* Source records *
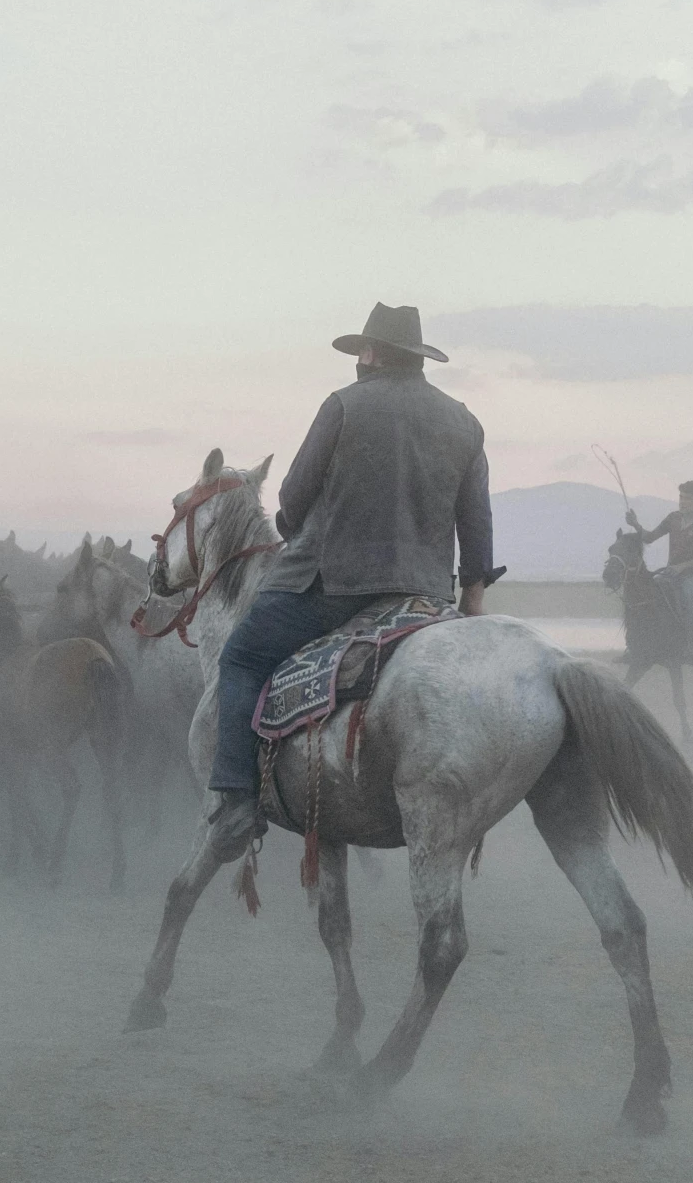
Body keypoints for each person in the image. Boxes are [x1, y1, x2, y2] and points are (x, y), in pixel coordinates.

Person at [206, 302, 504, 855]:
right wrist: (471, 597)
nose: (357, 361)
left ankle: (235, 802)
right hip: (424, 598)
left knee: (242, 657)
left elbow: (293, 499)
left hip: (334, 589)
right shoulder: (465, 421)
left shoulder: (343, 405)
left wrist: (294, 529)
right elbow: (476, 519)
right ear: (415, 358)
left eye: (360, 351)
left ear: (372, 354)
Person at [630, 480, 693, 663]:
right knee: (647, 593)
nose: (682, 502)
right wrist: (636, 525)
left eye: (688, 499)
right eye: (681, 497)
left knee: (686, 596)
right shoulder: (672, 519)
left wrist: (682, 567)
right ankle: (639, 644)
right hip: (670, 573)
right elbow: (650, 537)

* TASK PROMPT *
In the copy, include every entry above exactly and leave out each picture.

* RESULT *
Body keypoints for each person in the image. Boxes are [x1, y1, x2, y2] and points are (x, y), in pixel coordinates.

Person at [206, 302, 504, 855]:
right wrist: (471, 597)
nose: (357, 361)
left ankle: (235, 802)
right hip: (424, 598)
left knee: (242, 657)
left elbow: (293, 499)
left hip: (334, 589)
right shoulder: (465, 421)
left shoulder: (343, 405)
left wrist: (294, 529)
right elbow: (476, 519)
right ear: (415, 358)
left eye: (360, 351)
left ear: (372, 354)
Person at [630, 480, 693, 663]:
right knee: (647, 593)
nose: (682, 502)
right wrist: (636, 525)
left eye: (688, 499)
right eye: (681, 497)
left knee: (686, 596)
right shoulder: (672, 519)
left wrist: (682, 567)
right ankle: (639, 644)
right hip: (670, 573)
right elbow: (650, 537)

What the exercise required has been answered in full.